→ **INPUT**
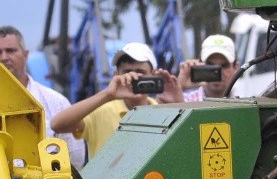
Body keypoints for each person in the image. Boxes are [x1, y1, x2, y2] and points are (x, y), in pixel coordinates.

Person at [51, 41, 184, 157]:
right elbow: (57, 125)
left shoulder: (163, 112)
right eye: (127, 72)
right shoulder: (101, 111)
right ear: (116, 75)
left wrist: (179, 105)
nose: (134, 77)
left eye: (140, 72)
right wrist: (108, 94)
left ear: (153, 75)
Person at [0, 26, 86, 169]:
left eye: (11, 50)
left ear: (25, 55)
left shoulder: (56, 103)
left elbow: (75, 161)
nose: (4, 57)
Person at [180, 34, 241, 102]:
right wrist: (180, 86)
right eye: (210, 65)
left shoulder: (247, 102)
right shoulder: (184, 101)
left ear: (236, 67)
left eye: (224, 65)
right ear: (199, 65)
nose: (217, 72)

→ **EXERCISE DETAILS**
Report the number of lines in the records above that contain "right", with no other text.

→ **SOLUTION FOR THIS PROBLEM**
9